*** Source text ***

The introduction of nuclear medicine and molecular imaging (MI) technologies undeniably brought even more value to non-invasive medical imaging techniques. These technologies offer the ability to identify and track cellular changes to the structures identified with anatomical imaging, giving clinicians the additional capacity to detect early or subtle changes within those structures or lesions. Understanding the molecular level of a given structural abnormality enables more informed diagnoses and patient treatment paths, including effectively tracking disease progression over time.
Additionally, a surge of investment and discovery has enriched the available selection of novel and more targeted radiotracers. The entire molecular imaging industry, from imaging manufacturers to radiopharmaceutical researchers is committed to finding new methods of identifying disease and targeted therapies. This commitment is to the extent that the combination of technological developments and biological insights has propelled cancer research and treatment into the molecular domain[i].
“There’s really a feeling of energy and excitement building around the potential for molecular imaging to really enable a new level of care,” explained Jamie McCoy, General Manager, Global PET/CT at GE Healthcare. “And that potential has always been there with functional imaging itself, but with all the new radiopharmaceuticals, the new therapies on the horizon, new technologies, and the incorporation of artificial intelligence, a lot of things are already happening, and more is right around the corner.”
Managing the complexities of MI for intelligently efficient diagnostics and care
Connecting the various elements of MI to enable a seamless flow of data and highly personalized care is one of the challenges faced by providers in today’s healthcare environment. Many different vendors and healthcare providers have critical roles along the complex steps of the molecular medicine pathway in terms of the production and distribution of imaging tracers, to workflow and patient care. MI operations include many steps from the scheduling and preparation of patient doses to the image acquisition workflow and dosimetry solutions.
“The future in MI is becoming less and less about individual point solutions or individual features or technical specifications of devices,” McCoy said. “It’s going to be less about siloed data or discussions that may be happening today. And it’s really going to become more about how to connect all of these components together in an optimized and streamlined way, from discovery to diagnosis, and through treatment.”
As such, GE Healthcare is taking a holistic approach, beginning with its Pharmaceutical Diagnostics (PDx) division. That team works collaboratively with the molecular imaging equipment team to understand the greatest clinical challenges associated with developing new tracers for physicians to use. Moving from that discovery to the diagnostic phase, GE Healthcare evaluates the time, cost and variability that exists within molecular imaging departments. These workflow inefficiency challenges have risen to the top. And finally, in the treatment stage, new applications, such as theranostics are emerging, as well as new collaboration tools that can help to better connect care teams.

*** End of Source text ***
*** Provided records ***

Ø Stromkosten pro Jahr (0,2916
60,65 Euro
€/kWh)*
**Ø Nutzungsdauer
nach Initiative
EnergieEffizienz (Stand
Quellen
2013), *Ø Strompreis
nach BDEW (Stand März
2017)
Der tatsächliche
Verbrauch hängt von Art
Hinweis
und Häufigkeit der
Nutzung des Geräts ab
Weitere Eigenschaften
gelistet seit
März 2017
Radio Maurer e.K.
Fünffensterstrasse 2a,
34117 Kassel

*** End of Provided records ***

Activity A:
In the molecular imaging article, list every development McCoy names when explaining why a lot is already happening with molecular imaging.
Activity B:
Resume the molecular imaging article after its final sentence.

Expected answer A:
- New radiopharmaceuticals
- New therapies on the horizon
- New technologies
- The incorporation of artificial intelligence

Expected answer B:
“The foundation of our vision at GE Healthcare,” McCoy noted, “really starts with our customers. We’ve spent a lot of time talking with molecular imaging departments to better understand and broaden our perspective on where some of those kinds of critical challenges and opportunities lie and I believe our approach will help to ensure a great next decade of enhanced patient care with molecular imaging.”
An MI success story: Precision diagnostics for prostate cancer
Prostate cancer is the fourth most common form of cancer worldwide[ii]. It is estimated that there will be more than 248,000 new cases of prostate cancer and an estimated 34,130 deaths from this disease in the US in 2021, according to the American Cancer Society[iii]. Molecular imaging is impacting prostate cancer care through many recent developments like new research and approvals for prostate specific imaging tracers and targeted therapies. While computed tomography (CT) scans, magnetic resonance imaging (MRI) scans and traditional nuclear medicine (NM) bone scintigraphy are conventional methods commonly used to image patients with prostate cancer, these approaches can be limited in detecting lesions.
Most of the approved biomarkers for prostate cancer imaging are only approved for use in patients with suspected cancer recurrence. One new biomarker, however, gallium-68 PSMA-11 is approved in the U.S. for patients with suspected prostate cancer metastasis or for patients with suspected prostate cancer recurrence based on elevated serum prostate-specific antigen levels[iv].
“Prostate cancer is a great example of a clinical care pathway that’s been impacted by the advances in molecular imaging,” said McCoy. “It’s a particular area that has a number of developments in process right now. And I believe there will continue to be additional product innovations along the prostate care pathway as well as new tracers that are emerging. We see a future in our cyclotron business where we can produce gallium-68 at one tenth of the cost of today’s generator solutions and there are a number of digital solutions, both on the PET/CT and the SPECT/CT side from a hardware as well as a software perspective, that are going to be great breakthrough technologies and have an impact on the prostate cancer pathway.”
View the ‘The New Future of Molecular Imaging’ fireside conversation with Jamie McCoy, and Chris Heble, Chief Marketing Officer for Molecular Imaging, GE Healthcare. (Access ‘fireside chats’ under the ‘What’s new’ section, once you visit the GE Healthcare Experience)
For more on the latest GE Healthcare MI Solutions, visit Molecular Imaging | GE Healthcare.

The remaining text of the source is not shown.